Copy out, word for word, every line from the very first one through the line holding "believes that Astronomy", including both of those lines.

*** Opening of TASK INPUTS ***

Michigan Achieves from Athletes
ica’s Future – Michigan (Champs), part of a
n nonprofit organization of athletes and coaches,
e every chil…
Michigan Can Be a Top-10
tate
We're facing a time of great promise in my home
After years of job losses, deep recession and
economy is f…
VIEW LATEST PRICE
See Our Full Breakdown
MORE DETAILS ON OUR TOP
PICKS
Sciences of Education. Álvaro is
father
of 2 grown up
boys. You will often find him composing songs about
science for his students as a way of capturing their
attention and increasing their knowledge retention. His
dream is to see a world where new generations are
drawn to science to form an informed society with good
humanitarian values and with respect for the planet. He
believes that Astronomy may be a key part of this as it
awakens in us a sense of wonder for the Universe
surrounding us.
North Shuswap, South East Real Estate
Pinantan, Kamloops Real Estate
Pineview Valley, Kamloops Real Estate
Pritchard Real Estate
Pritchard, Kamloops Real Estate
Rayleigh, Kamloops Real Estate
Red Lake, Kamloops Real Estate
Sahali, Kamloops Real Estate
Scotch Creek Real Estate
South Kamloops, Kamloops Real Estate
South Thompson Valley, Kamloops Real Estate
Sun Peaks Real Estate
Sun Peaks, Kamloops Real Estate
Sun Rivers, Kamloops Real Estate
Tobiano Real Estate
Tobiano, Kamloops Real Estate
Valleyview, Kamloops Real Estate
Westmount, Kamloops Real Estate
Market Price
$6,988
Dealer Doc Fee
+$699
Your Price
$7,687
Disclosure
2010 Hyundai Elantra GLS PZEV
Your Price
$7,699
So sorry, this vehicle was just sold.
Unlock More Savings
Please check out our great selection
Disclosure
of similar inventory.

*** Close of TASK INPUTS ***

THE ANSWER:
Michigan Achieves from Athletes
ica’s Future – Michigan (Champs), part of a
n nonprofit organization of athletes and coaches,
e every chil…
Michigan Can Be a Top-10
tate
We're facing a time of great promise in my home
After years of job losses, deep recession and
economy is f…
VIEW LATEST PRICE
See Our Full Breakdown
MORE DETAILS ON OUR TOP
PICKS
Sciences of Education. Álvaro is
father
of 2 grown up
boys. You will often find him composing songs about
science for his students as a way of capturing their
attention and increasing their knowledge retention. His
dream is to see a world where new generations are
drawn to science to form an informed society with good
humanitarian values and with respect for the planet. He
believes that Astronomy may be a key part of this as it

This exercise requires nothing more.